§ **Work required**:
Copy out every line of the data below that contains the string "filletArc".

§ **Supplied data**:
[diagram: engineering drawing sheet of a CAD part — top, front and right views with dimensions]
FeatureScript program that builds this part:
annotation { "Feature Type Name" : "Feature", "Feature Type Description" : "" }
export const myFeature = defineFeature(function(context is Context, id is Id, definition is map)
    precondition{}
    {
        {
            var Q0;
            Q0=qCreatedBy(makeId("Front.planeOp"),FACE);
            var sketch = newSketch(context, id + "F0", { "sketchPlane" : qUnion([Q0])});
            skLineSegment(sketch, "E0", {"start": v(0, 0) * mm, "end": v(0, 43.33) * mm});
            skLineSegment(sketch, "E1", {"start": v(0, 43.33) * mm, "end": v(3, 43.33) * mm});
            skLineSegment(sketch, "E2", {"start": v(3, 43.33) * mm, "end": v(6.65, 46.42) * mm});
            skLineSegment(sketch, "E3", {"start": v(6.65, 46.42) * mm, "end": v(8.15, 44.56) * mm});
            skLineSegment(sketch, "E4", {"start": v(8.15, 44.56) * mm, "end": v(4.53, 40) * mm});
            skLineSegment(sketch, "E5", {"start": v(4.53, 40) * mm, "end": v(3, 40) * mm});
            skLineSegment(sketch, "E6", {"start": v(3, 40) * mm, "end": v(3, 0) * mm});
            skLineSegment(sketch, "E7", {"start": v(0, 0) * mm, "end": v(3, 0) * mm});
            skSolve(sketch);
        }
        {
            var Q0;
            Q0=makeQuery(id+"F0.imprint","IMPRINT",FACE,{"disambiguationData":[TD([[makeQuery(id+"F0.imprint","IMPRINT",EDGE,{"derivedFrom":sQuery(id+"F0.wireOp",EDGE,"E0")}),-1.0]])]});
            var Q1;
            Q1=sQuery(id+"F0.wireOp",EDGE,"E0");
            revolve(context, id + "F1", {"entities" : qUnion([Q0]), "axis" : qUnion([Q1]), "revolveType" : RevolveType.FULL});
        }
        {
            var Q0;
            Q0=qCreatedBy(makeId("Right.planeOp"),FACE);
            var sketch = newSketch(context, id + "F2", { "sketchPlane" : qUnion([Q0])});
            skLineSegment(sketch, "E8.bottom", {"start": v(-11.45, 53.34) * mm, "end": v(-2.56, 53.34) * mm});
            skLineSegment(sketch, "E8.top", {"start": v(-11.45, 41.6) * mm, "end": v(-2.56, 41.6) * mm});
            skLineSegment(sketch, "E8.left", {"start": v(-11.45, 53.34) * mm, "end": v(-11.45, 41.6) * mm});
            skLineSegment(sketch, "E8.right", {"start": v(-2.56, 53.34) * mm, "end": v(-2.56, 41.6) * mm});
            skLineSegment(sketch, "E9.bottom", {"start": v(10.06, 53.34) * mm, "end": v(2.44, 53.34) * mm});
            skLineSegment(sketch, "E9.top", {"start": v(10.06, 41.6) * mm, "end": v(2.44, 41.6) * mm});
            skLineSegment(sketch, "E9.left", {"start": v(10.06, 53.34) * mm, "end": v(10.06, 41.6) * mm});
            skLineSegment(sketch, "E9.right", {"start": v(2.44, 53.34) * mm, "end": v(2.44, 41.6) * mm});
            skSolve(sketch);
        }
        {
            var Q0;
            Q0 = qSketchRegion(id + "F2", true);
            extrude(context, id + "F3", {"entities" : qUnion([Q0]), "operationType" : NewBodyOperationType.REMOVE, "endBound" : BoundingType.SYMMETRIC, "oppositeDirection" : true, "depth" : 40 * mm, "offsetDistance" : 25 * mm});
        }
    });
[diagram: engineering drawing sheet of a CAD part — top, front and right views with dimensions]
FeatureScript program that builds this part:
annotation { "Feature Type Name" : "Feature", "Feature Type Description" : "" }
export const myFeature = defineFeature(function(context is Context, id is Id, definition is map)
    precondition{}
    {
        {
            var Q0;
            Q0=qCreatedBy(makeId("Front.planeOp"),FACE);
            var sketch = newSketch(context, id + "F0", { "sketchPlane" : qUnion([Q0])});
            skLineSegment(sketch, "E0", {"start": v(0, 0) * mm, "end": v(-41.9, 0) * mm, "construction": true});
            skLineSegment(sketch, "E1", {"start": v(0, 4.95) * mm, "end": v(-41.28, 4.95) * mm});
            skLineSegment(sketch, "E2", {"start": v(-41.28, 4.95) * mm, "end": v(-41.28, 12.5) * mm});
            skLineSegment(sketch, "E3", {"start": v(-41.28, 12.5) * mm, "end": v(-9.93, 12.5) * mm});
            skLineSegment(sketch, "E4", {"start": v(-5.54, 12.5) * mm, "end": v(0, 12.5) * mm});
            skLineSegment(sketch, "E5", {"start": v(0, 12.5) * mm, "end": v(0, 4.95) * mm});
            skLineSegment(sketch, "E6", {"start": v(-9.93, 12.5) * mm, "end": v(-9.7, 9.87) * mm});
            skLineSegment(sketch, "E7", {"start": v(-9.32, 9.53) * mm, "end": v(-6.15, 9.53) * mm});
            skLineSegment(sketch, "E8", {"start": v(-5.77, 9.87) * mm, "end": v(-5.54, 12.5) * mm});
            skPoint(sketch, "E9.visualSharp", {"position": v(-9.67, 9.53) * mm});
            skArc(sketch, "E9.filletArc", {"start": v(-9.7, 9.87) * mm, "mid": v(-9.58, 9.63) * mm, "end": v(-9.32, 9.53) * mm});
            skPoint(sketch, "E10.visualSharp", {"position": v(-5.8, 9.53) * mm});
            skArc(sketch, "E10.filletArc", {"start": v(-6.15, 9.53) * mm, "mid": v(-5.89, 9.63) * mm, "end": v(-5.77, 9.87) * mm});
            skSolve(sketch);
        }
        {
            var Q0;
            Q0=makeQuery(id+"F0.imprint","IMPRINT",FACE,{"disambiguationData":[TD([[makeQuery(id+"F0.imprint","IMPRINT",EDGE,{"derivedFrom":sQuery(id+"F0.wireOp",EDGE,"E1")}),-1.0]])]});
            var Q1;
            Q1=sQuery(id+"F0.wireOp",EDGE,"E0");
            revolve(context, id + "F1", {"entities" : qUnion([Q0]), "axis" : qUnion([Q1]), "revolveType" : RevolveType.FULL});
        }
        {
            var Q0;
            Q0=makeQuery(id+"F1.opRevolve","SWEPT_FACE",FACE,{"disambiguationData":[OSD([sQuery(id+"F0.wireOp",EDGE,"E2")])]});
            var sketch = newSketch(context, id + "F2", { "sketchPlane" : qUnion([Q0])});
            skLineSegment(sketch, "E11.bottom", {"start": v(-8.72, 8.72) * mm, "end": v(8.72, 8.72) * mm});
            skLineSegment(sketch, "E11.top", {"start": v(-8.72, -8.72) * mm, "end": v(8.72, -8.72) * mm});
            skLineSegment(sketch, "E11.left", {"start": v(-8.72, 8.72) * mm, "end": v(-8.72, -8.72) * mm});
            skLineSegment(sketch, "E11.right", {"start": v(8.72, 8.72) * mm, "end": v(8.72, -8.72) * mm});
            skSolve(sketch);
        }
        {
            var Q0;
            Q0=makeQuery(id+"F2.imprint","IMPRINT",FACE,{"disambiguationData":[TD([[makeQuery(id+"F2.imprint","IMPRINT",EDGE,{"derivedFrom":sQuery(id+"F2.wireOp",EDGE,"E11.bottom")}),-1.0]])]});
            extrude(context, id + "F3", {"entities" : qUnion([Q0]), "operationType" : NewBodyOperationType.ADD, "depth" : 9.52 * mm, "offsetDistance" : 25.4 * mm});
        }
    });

§ **Written solution**:
            skArc(sketch, "E9.filletArc", {"start": v(-9.7, 9.87) * mm, "mid": v(-9.58, 9.63) * mm, "end": v(-9.32, 9.53) * mm});
            skArc(sketch, "E10.filletArc", {"start": v(-6.15, 9.53) * mm, "mid": v(-5.89, 9.63) * mm, "end": v(-5.77, 9.87) * mm});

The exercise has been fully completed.